Even if some pattern was found in those experiments it still wouldn't change the fact that electroneutrality itself still holds since by definition it is stated for liquids **as a whole** (I keep bolding it to emphasize this point!). You *can't* violate it by subdividing a liquid, because the principle says nothing about what will happen when you do that.

OK, now that it is obvious we agree when it comes to the general idea I will explain why you are wrong

Imagine we have started with the solution - volume V - of water.

This solution contains V*10

^{-7} moles of H

^{+} and exactly the same amount of OH

^{-} (that's not true, but it will became obvious why later).

Now, we divide the solution pouring exactly half of it to the other vessel.
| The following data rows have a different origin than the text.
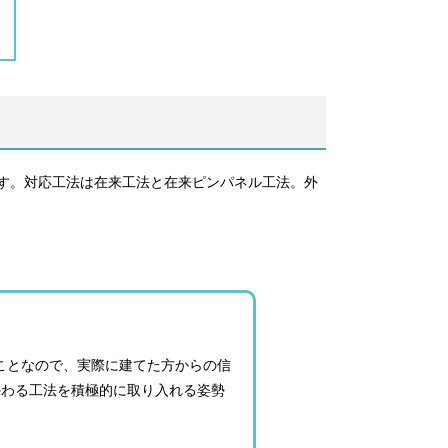
す。対応工法は在来工法と在来ピンパネル工法。外
ことなので、実際に建てた方からの信
かわる工法を積極的に取り入れる姿勢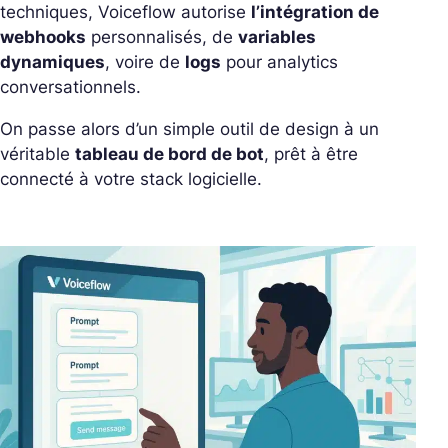
techniques, Voiceflow autorise
l’intégration de
webhooks
personnalisés, de
variables
dynamiques
, voire de
logs
pour analytics
conversationnels.
On passe alors d’un simple outil de design à un
véritable
tableau de bord de bot
, prêt à être
connecté à votre stack logicielle.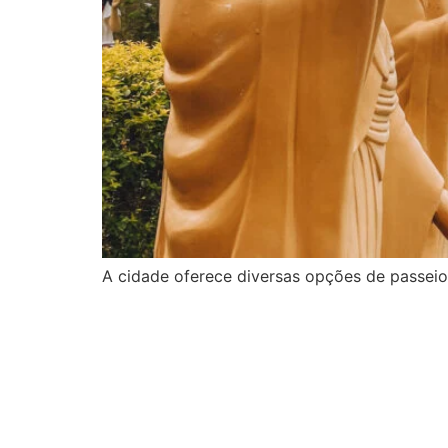
A cidade oferece diversas opções de passeio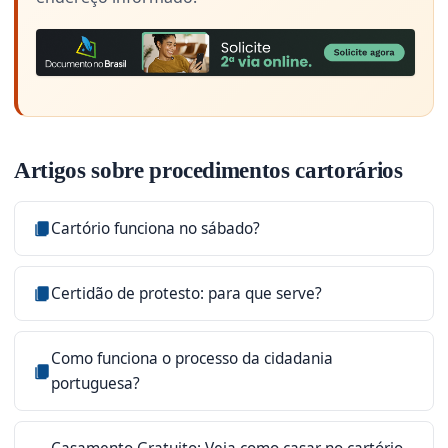
Artigos sobre procedimentos cartorários
Cartório funciona no sábado?
Certidão de protesto: para que serve?
Como funciona o processo da cidadania
portuguesa?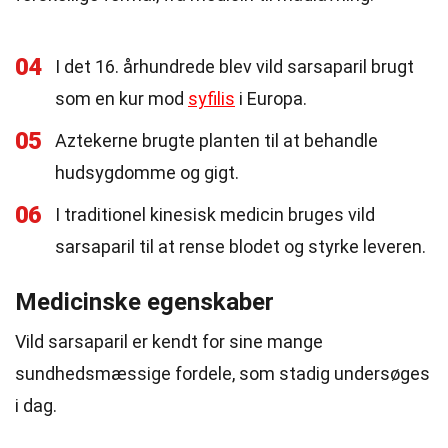
04
I det 16. århundrede blev vild sarsaparil brugt
som en kur mod
syfilis
i Europa.
05
Aztekerne brugte planten til at behandle
hudsygdomme og gigt.
06
I traditionel kinesisk medicin bruges vild
sarsaparil til at rense blodet og styrke leveren.
Medicinske egenskaber
Vild sarsaparil er kendt for sine mange
sundhedsmæssige fordele, som stadig undersøges
i dag.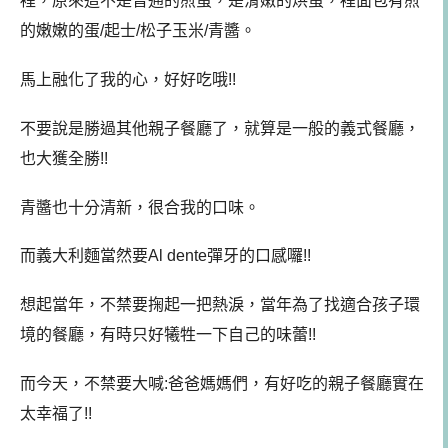
裡，原來這不是普通的煎蛋，是滑嫩的烘蛋，裡面包有煎
的嫩嫩的蛋/起士/松子玉米/青醬。
馬上融化了我的心，好好吃哦!!
不要說是勝過其他親子餐廳了，就算是一般的義式餐廳，
也大獲全勝!!
青醬也十分清新，很合我的口味。
而義大利麵當然要
Al dente
彈牙的口感囉!!
想起當年，不禁要掬起一把熱淚，當年為了找適合孩子環
境的餐廳，有時只好犧牲一下自己的味蕾!!
而今天，不禁要大喊:爸爸媽媽們，有好吃的親子餐廳實在
太幸福了!!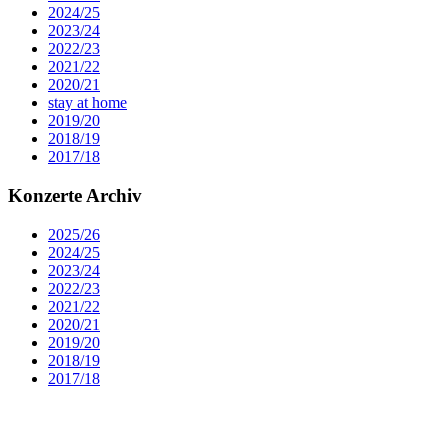
2024/25
2023/24
2022/23
2021/22
2020/21
stay at home
2019/20
2018/19
2017/18
Konzerte Archiv
2025/26
2024/25
2023/24
2022/23
2021/22
2020/21
2019/20
2018/19
2017/18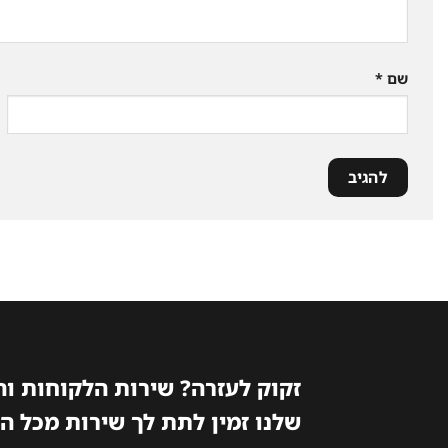
שם
*
זקוק לעזרה? שירות הלקוחות ו
שלנו זמין לתת לך שירות מכל ה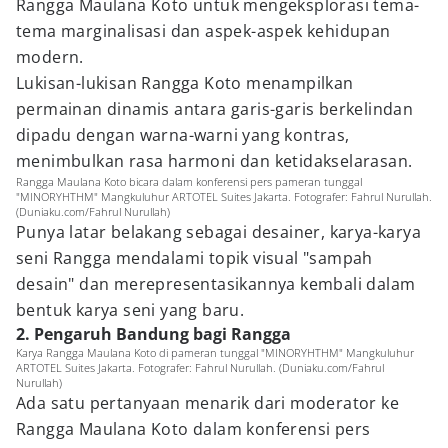
Rangga Maulana Koto untuk mengeksplorasi tema-
tema marginalisasi dan aspek-aspek kehidupan
modern.
Lukisan-lukisan Rangga Koto menampilkan
permainan dinamis antara garis-garis berkelindan
dipadu dengan warna-warni yang kontras,
menimbulkan rasa harmoni dan ketidakselarasan.
Rangga Maulana Koto bicara dalam konferensi pers pameran tunggal
"MINORYHTHM" Mangkuluhur ARTOTEL Suites Jakarta. Fotografer: Fahrul Nurullah.
(Duniaku.com/Fahrul Nurullah)
Punya latar belakang sebagai desainer, karya-karya
seni Rangga mendalami topik visual "sampah
desain" dan merepresentasikannya kembali dalam
bentuk karya seni yang baru.
2. Pengaruh Bandung bagi Rangga
Karya Rangga Maulana Koto di pameran tunggal "MINORYHTHM" Mangkuluhur
ARTOTEL Suites Jakarta. Fotografer: Fahrul Nurullah. (Duniaku.com/Fahrul
Nurullah)
Ada satu pertanyaan menarik dari moderator ke
Rangga Maulana Koto dalam konferensi pers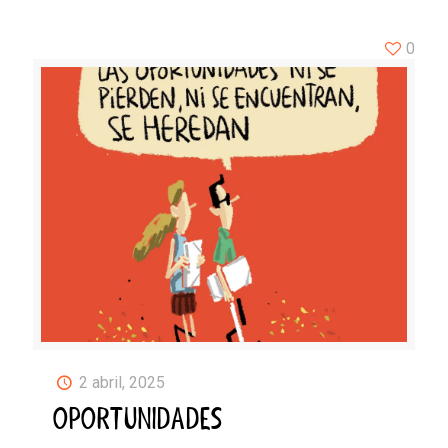
0
2 abril, 2025
OPORTUNIDADES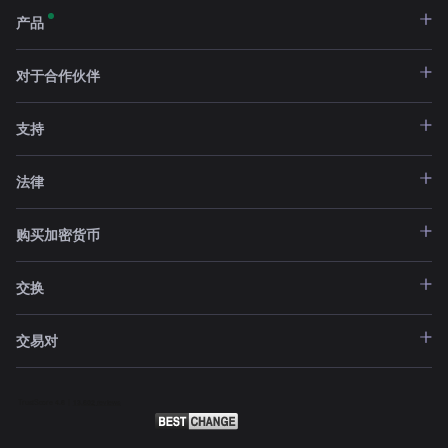
产品
对于合作伙伴
支持
法律
购买加密货币
交换
交易对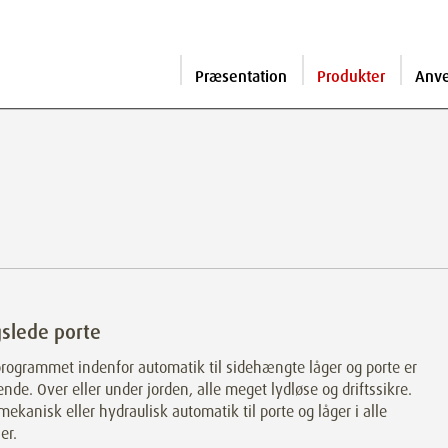
Præsentation
Produkter
Anv
slede porte
rogrammet indenfor automatik til sidehængte låger og porte er
nde. Over eller under jorden, alle meget lydløse og driftssikre.
mekanisk eller hydraulisk automatik til porte og låger i alle
er.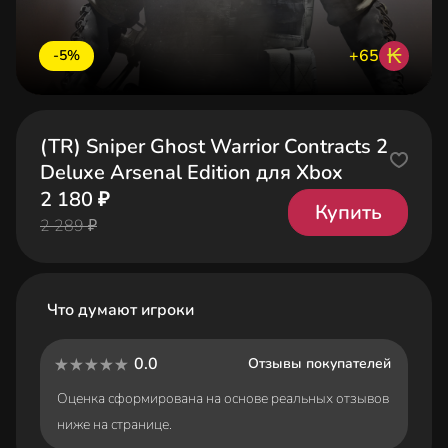
₭
+65
-5%
(TR) Sniper Ghost Warrior Contracts 2
Deluxe Arsenal Edition для Xbox
2 180 ₽
Купить
2 289 ₽
Что думают игроки
0.0
Отзывы покупателей
Оценка сформирована на основе реальных отзывов
ниже на странице.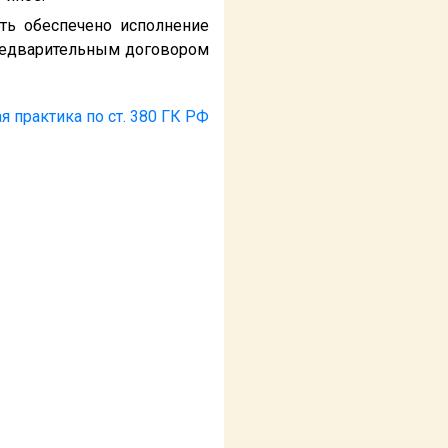
ть обеспечено исполнение
предварительным договором
я практика по ст. 380 ГК РФ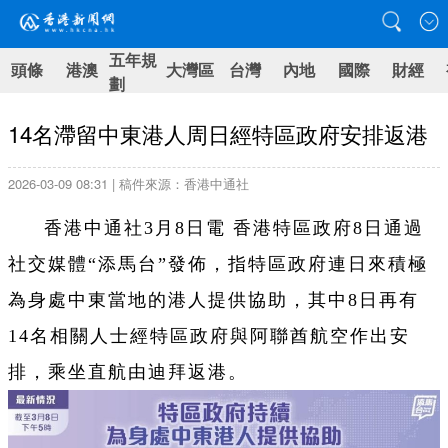
五年規
頭條
港澳
大灣區
台灣
內地
國際
財經
劃
14名滯留中東港人周日經特區政府安排返港
2026-03-09 08:31 | 稿件來源：香港中通社
香港中通社3月8日電 香港特區政府8日通過
社交媒體“添馬台”發佈，指特區政府連日來積極
為身處中東當地的港人提供協助，其中8日再有
14名相關人士經特區政府與阿聯酋航空作出安
排，乘坐直航由迪拜返港。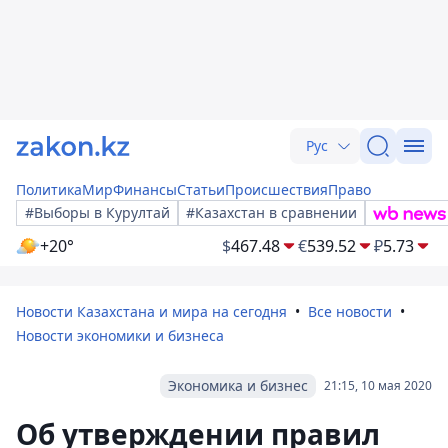
Рус
Политика
Мир
Финансы
Статьи
Происшествия
Право
#Выборы в Курултай
#Казахстан в сравнении
+20°
$
467.48
€
539.52
₽
5.73
Новости Казахстана и мира на сегодня
Все новости
Новости экономики и бизнеса
Экономика и бизнес
21:15, 10 мая 2020
Об утверждении правил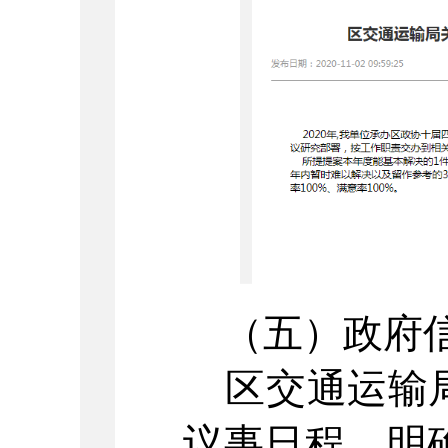
（五）政府信
区交通运输局
议事日程，明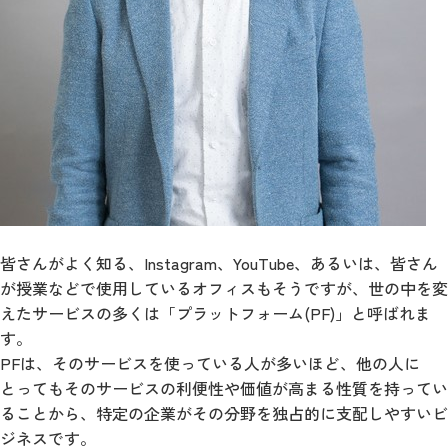
皆さんがよく知る、Instagram、YouTube、あるいは、皆さん
が授業などで使用しているオフィスもそうですが、世の中を変
えたサービスの多くは「プラットフォーム(PF)」と呼ばれま
す。
PFは、そのサービスを使っている人が多いほど、他の人に
とってもそのサービスの利便性や価値が高まる性質を持ってい
ることから、特定の企業がその分野を独占的に支配しやすいビ
ジネスです。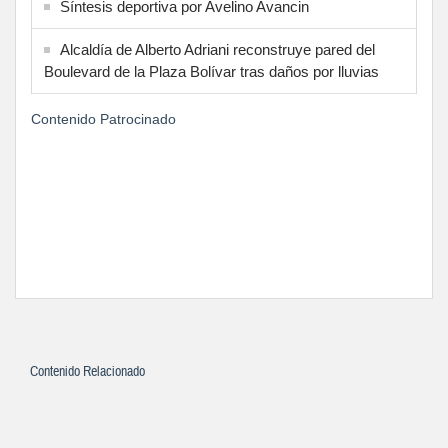
Síntesis deportiva por Avelino Avancin
Alcaldía de Alberto Adriani reconstruye pared del
Boulevard de la Plaza Bolívar tras daños por lluvias
Contenido Patrocinado
Contenido Relacionado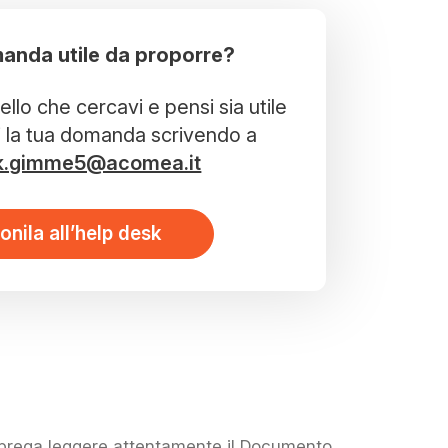
anda utile da proporre?
llo che cercavi e pensi sia utile
i la tua domanda scrivendo a
k.gimme5@acomea.it
onila all’help desk
i prega leggere attentamente il Documento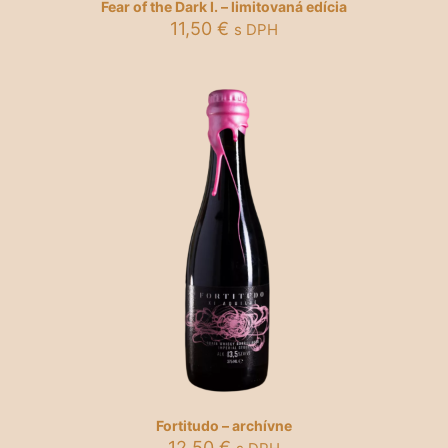
Fear of the Dark I. – limitovaná edícia
11,50
€
s DPH
Fortitudo – archívne
12,50
€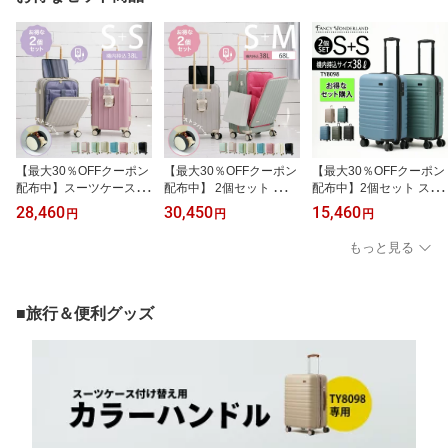
しゃれ 可愛い メンズ レ
クホルダー 両面仕切り
軽い 丈夫 頑丈 旅行カバ
ディース 修学旅行 海外
海外旅行 ハード フレー
ン トランクケース レデ
国内 ビジネス 出張 ブラ
ム グリーン ty2601
ィース メンズ ホワイト
ック 黒 TY2506
白 ty2301-l
【最大30％OFFクーポン
【最大30％OFFクーポン
【最大30％OFFクーポン
配布中】スーツケース s
配布中】 2個セット スー
配布中】2個セット スー
サイズ 機内持ち込み フ
ツケース フロントオープ
ツケース s 軽量 2泊3日
28,460
30,450
15,460
円
円
円
ロントオープン キャリー
ン sサイズ mサイズ キャ
キャリーケース s 1泊 キ
ケース s 軽量 キャリーバ
リーケース 軽量 キャリ
ャリーバッグ 機内持ち込
もっと見る
ッグ 前開き lcc ドリンク
ーバッグ 前開き 横開き
み ss 送料無料 保証付 超
ホルダー SNS おすすめ
ハード かわいい おすす
軽量 小型 sサイズ キャリ
ブランド ストッパー付き
め ストッパー付き 多機
ーバック tsaロック ビジ
トランク 旅行 大容量 TS
能 ハードキャリーケース
ネス 4輪 旅行カバン キャ
■旅行＆便利グッズ
Aロック ty2309-s2
シンプル トラックケース
リーバック トランクケー
ty2309-sm
ス ty8098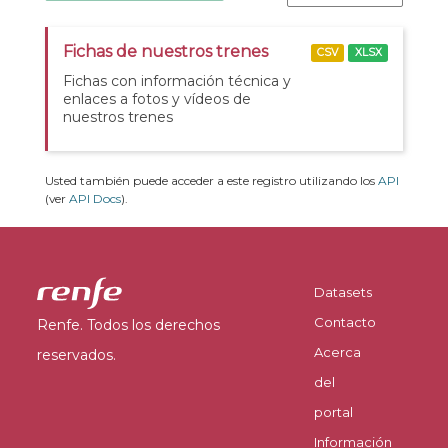
Fichas de nuestros trenes
CSV
XLSX
Fichas con información técnica y
enlaces a fotos y vídeos de
nuestros trenes
Usted también puede acceder a este registro utilizando los
API
(ver
API Docs
).
Datasets
Contacto
Renfe. Todos los derechos
Acerca
reservados.
del
portal
Información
Most of the solution was divided equally, and most of the volume was already neutral, but every ion that was close to the border through which the solution was divided, was either left in the original vessel, or has been poured to the new one with probablity 0.5. p=0.5 - probability that H

^{+} is in the first vessel, q=0.5 - probability that H

^{+} is in the second vessel. p+q=1. And you know what? This is Bernoulli distribution. That means that - while statstically ions have been divided exactly in half - in reality they were not, as the variance in this case is something like pq. Thus both solutions are charged. Charges we are talking about are pretty small, as number of ions involved was pretty small when compared with the total number of ions in the solution, but nonetheless they exist and their presence is an inevitable result of the fact that world is in fact granular, not continuous.

Now it should be obvious why the original solution has been already charged - it was prepared by splitting other solution.